Elizabethkingia meningoseptica is a rare cause of disease. The most common infection caused by this bacteria is meningitis. Immunocompromised patients are at the highest risk for developing this disease, which most commonly includes newborns, especially preterm newborns, and adults with malignant diseases or diabetes. The high mortality rate and risk of neurological sequelae, even with current diagnostics and therapeutic modalities, is the reason why neonatal meningitis presents a tough challenge for clinicians, especially in preterm neonates.
Reacting promptly with adequate antibiotic treatment is the key to good outcomes. The decision for the treatment approach of EM meningitis in newborns is demanding because it is highly multiresistant. The sensitivity of this bacterium is seldom predictable (8). Authors often mention the resistance of multiresistant EM strains to ampicillin, ceftazidime, imipenem, gentamicin, ciprofloxacin, and sulfmetoksazol-trimetoprim while pointing out sensitivity to piperacillin and amikacin, with intermittent to good sensitivity to rifampicin and vancomycin (9). In our case, EM was resistant to carbapenems, piperacillin-tazobactam, cephalosporins, aminoglycosides, and polymyxin, while was sensitive to trimethoprim-sulfamethoxazole, levofloxacin, and colomycin.
In contrast to the findings of Güngör et al., which showed an inadequate response to ciprofloxacin therapy (although in vitro sensitivity was confirmed), in our case, a considerable response and improvement were observed after administering ciprofloxacin (10). It is very important to present the antimicrobial resistance of EM and share treatment experiences from different parts of the world because it will improve communication between clinicians and result in being one step closer to making a comprehensive and improved treatment guide.

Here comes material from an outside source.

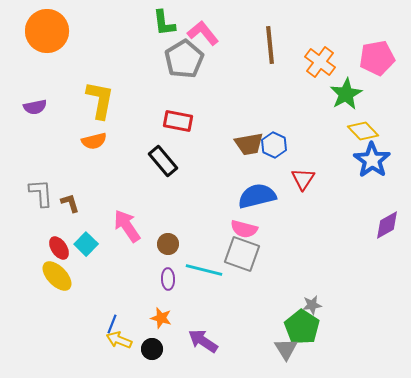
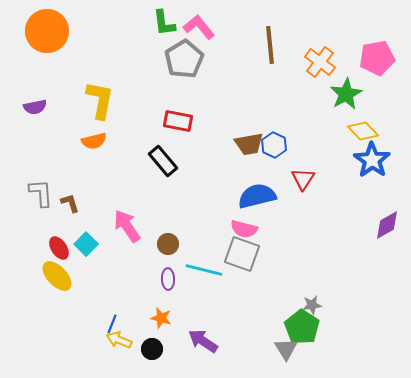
pink L-shape: moved 4 px left, 6 px up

Regardless of the aggressive approach and treatment promptness, neonatal meningitis carries many complications, such as ventriculitis, hydrocephalus, abscess forming, effusions, and empyema. In our case, triventricular hydrocephalus developed as a consequence of Sylvian duct adhesion. Immunocompromised patients are at the highest risk for developing this disease. In our twin late-preterm newborn, immunodeficiency was diagnosed, which led to a prolonged and complicated clinical course.

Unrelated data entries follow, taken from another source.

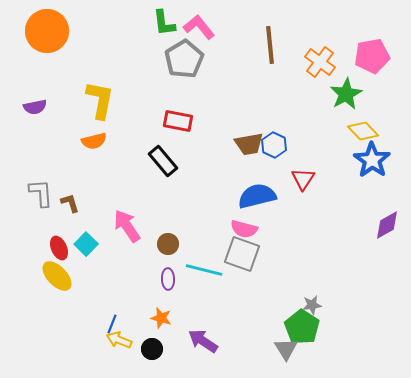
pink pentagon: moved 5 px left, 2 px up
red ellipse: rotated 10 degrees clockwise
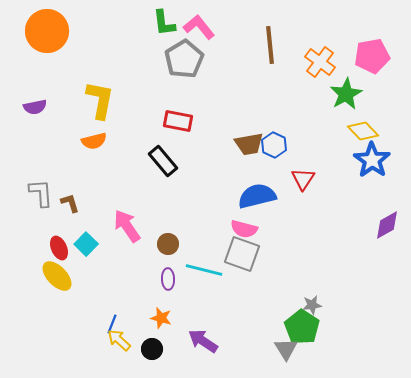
yellow arrow: rotated 20 degrees clockwise
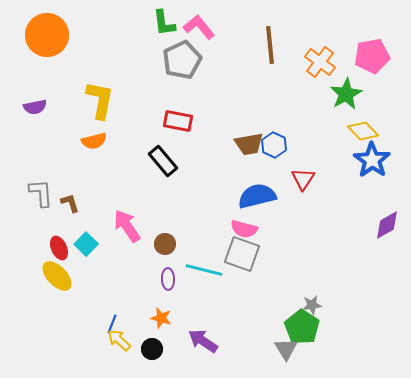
orange circle: moved 4 px down
gray pentagon: moved 2 px left, 1 px down; rotated 6 degrees clockwise
brown circle: moved 3 px left
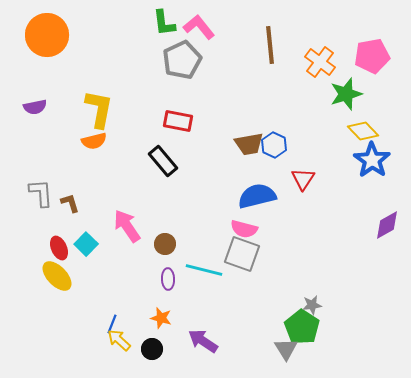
green star: rotated 12 degrees clockwise
yellow L-shape: moved 1 px left, 9 px down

Following the epidemiological measures should be one of the priorities because it can prevent the intrahospital spreading of this multiresistance strain. Waterborne transmission is one of the most common spreading methods of this bacterium. Therefore, the epidemiological situation can reach a large scale (11). When the clinical course is troublesome with complications and the disease is prolonged, immunodeficiency should be considered, and additional specific diagnostic modalities should be performed.
3.1. Conclusions
Although neonatal meningitis caused by EM is often described in undeveloped and developing countries, this is rarely the case in Serbia. In our institute, it has not been described for the last 20 years. Publishing this case is important as it can show the presence and resistance of this strain in our country. Considering its high mortality and morbidity rate and its multiresistance, EM requires an early diagnosis and adequate and intensive therapy. The occurrence of severe infections in newborns should arouse the suspicion of immunodeficiency, which requires an immediate diagnosis and treatment.